Advanced Analytics
Advanced Analytics and Predicitve Modelling
Predictive analytics uses historical data to predict future events. Typically, historical data is used to build a mathematical model that captures important trends. That predictive model is then used on current data to predict what will happen next, or to suggest actions to take for optimal outcomes.
Predictive analytics has received a lot of attention in recent years due to advances in supporting technology, particularly in the areas of big data and machine learning.
Rise of Big Data
Predictive analytics is often discussed in the context of big data, Engineering data, for example, comes from sensors, instruments, and connected systems out in the world. Business system data at a company might include transaction data, sales results, customer complaints, and marketing information. Increasingly, businesses make data-driven decisions based on this valuable trove of information.
Increasing Competition
With increased competition, businesses seek an edge in bringing products and services to crowded markets. Data-driven predictive models can help companies solve long-standing problems in new ways
Companies also use predictive analytics to create more accurate forecasts. These forecasts enable resource planning to be done more effectively.

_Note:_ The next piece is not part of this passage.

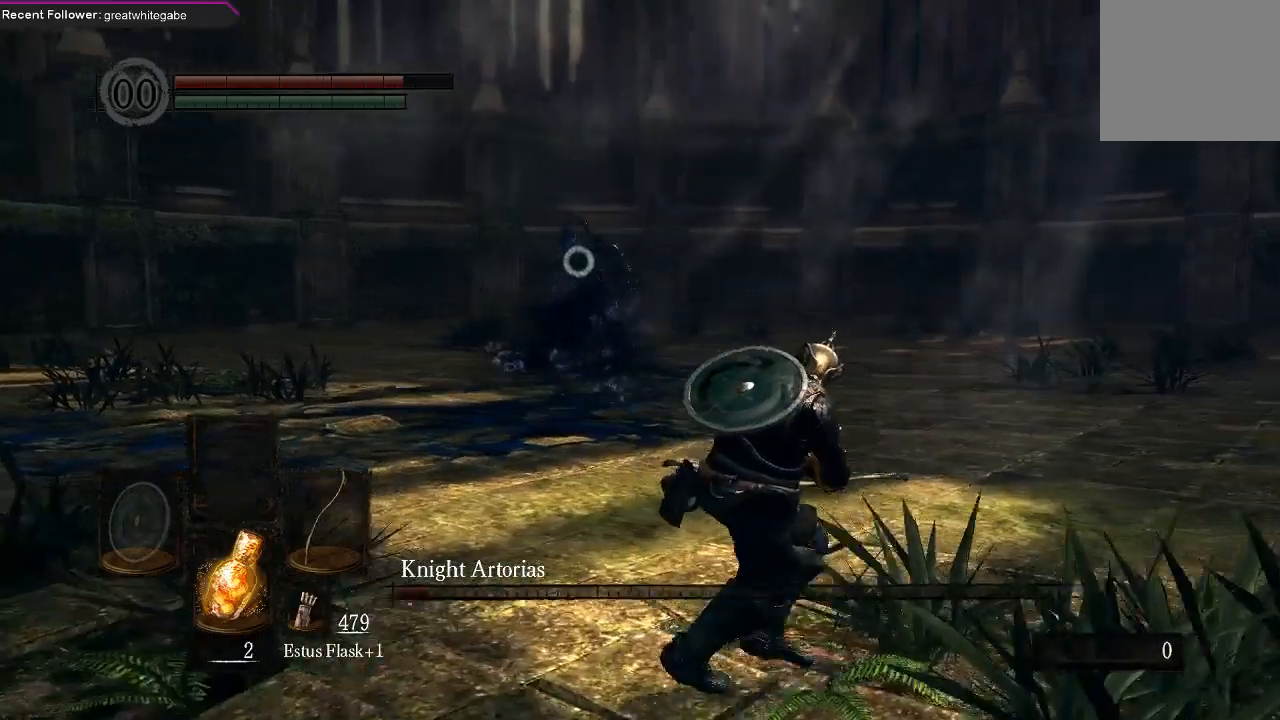
{"buttons": [], "left_stick": "up-right", "right_stick": "center", "events": [[500, "left_stick", "up-right"]]}
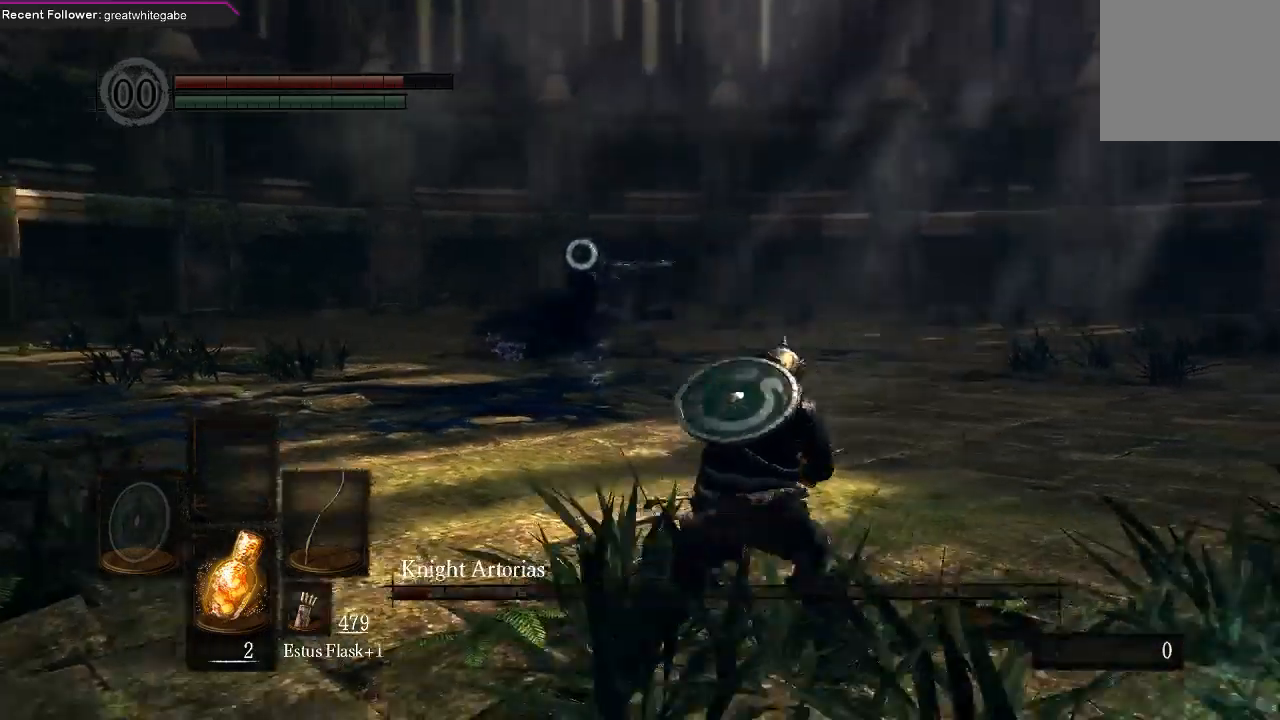
{"buttons": [], "left_stick": "up-left", "right_stick": "center", "events": [[33, "left_stick", "up"], [300, "left_stick", "up-left"]]}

Cutting-Edge Technologies for Big Data and Machine Learning
To extract value from big data, businesses apply algorithms to large data sets using tools such as Hadoop and Spark. The data sources might consist of transactional databases, equipment log files, images, video, audio, sensor, or other types of data. Innovation often comes from combining data from several sources.
With all this data, tools are necessary to extract insights and trends. Machine learning techniques are used to find patterns in data and to build models that predict future outcomes. A variety of machine learning algorithms are available, including linear and nonlinear regression, neural networks, support vector machines, decision trees, and other algorithms.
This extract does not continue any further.